Segment Start: Page extract

     The attractions we missed were more important than the ones we viewed. Sure, it was good to see the Tamshui River without mud, stink, and green slime; there were actually boats on it, though no marine traffic other than branches and plastic bottles. They are still dredging the bottom. The streets of old merchant houses, all with the same Chinese medicine shops and dried plums, dried fish eggs, sharks fin and sea cucumber, were nice enough to see from the curb, though no store was worth going in to, except for one information storefront where my wife got a free district map, and a souvenir shop next door.
     
















 We were just about to leave the area, but then my wife reminded herself about a local restaurant, opened since the Japanese era in 1932; a throwback to westernized ritz, called Bolero. It still stands, inconspicuously, amongst a row of fabric and tool stores. It was the place famous Taiwanese writers and artists met to chat and have a western meal, a kind of Cafe Reggio in Greenwich Village. But Bolero is more of a Ratner's, if the Taiwanese intelligentsia were to the Japanese what the Jews were to the Goyum of New York. Looking at the menu, I wondered why a Taiwanese writer would want a smoked salmon omelet or oxtail  

soup anyway, unless they just sipped coffee? Perhaps the Japanese and international traders’ steam-shipping to Taiwan went there, too, before making deals to trade tea or camphor.  
     We went in, the only patrons, sat down, sat on the classic Naugahyde chairs, looked at the vinyl covered bilingual menu booklet, the spiral aluminum banister staircase in back to the second floor, and even met the disinterested waitress who checked back in the kitchen to find an answer to our question about the assorted h’ordurves listed on the menu, ready to order.
     Then, my wife realized we wouldn't have time to eat; we had to check out of the hotel by noon or incur a 300 NT an hour penalty. I sucked back in the saliva dripping down my chin, and with barely a cup of water on the table, we bid farewell to a slightly perplexed manager who tried to squeeze a smile. 


     The shame was that, the night before, at 8 pm after resting up for the evening at the hotel, it was too late to even have dinner at a local noodle stall; they were all closing up, and we didn't know, as we do now, that the Bolero is open for dinner until 9 pm. Oh well; next time, right?

     Hurrying back to the hotel on the sweltering streets of Taipei basin,  we passed the space that was office to the Ming-Bao daily, the Taiwanese run newspaper that helped breathe life into the notion of equality for Taiwanese under Japanese law, with Taiwanese culture intact, ironically thriving for a while in the Japanese era, only to have its editorial staff executed by the retrocession KMT freeing from China. The Chiang Wei-Shui hospital (see photo above c. 1925) is now a museum. We had to pass the little museum by, too, because of poor planning.
      There were a few planned stops on our trip that we at least had to make: the Thai Restaurant in Gu-Guan and the North Gate itself in its new environment.  Taipei metro makes it all possible. Just swipe your Yo-Yo Card on the turnstile and enter. 

     The three locations of concentration we visited in our two day trip would have taken hours to get to through bus-clogged smoke-choked streets in 1978-79, the years I lived in Taipei, and even more impossible with the streets ripped up to build the Metro from 1984 to 1989. This was the biggest change from the Old Taipei, still "old" 25 years ago!       
     The Guinness record of an elevated urban highway removed in six days, two days ahead of schedule, boggles the mind. Imagine the ramp around Grand Central Station being disassembled in six days. Forgetaboutit! With thousands of workers on dozens of cranes and Caterpillars digging and hammering 24 hours a day, the precious and neglected North Gate, encased in three layers of protective I-beams and mesh to  protect it from tones of concrete and debris just feet away, located in the busiest part of town, was saved (see the video below.) With the old post office and railroad museum being refurbished, you will get a good picture of what Taipei looked like before the hastily unplanned modernization of the '60's.
Segment End: Page extract
Directions » Shorten the paragraph of the Taipei trip account that begins "Then, my wife realized" to one or two sentences, keeping its main facts.
Segment Start: Given information
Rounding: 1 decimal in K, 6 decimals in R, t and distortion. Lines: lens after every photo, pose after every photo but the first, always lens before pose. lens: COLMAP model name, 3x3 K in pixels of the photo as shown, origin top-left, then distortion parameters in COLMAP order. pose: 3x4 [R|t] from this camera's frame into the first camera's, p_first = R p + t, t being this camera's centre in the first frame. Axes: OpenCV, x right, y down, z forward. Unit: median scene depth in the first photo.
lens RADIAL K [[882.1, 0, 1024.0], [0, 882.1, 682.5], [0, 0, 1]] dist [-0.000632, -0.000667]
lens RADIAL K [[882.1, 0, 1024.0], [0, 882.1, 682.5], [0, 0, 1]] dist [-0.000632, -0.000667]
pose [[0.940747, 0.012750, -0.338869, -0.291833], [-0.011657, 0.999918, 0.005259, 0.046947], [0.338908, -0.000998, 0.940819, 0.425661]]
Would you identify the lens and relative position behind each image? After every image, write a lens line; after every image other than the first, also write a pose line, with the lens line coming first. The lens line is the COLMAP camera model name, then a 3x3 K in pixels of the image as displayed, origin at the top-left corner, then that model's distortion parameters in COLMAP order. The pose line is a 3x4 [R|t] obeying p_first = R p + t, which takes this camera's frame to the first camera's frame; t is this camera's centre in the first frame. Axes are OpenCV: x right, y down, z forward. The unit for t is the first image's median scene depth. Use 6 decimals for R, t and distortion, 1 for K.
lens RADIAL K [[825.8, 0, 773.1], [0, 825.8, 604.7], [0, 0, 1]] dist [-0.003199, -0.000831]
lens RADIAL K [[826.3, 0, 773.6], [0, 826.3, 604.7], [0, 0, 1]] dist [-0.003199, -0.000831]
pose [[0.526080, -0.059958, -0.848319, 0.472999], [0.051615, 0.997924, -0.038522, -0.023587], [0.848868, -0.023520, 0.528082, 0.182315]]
Segment End: Given information
Response area » My wife realized we had no time to eat, because we had to check out of the hotel by noon or pay a penalty of 300 NT an hour. With barely a cup of water on the table, we said goodbye to the slightly perplexed manager, who tried to smile.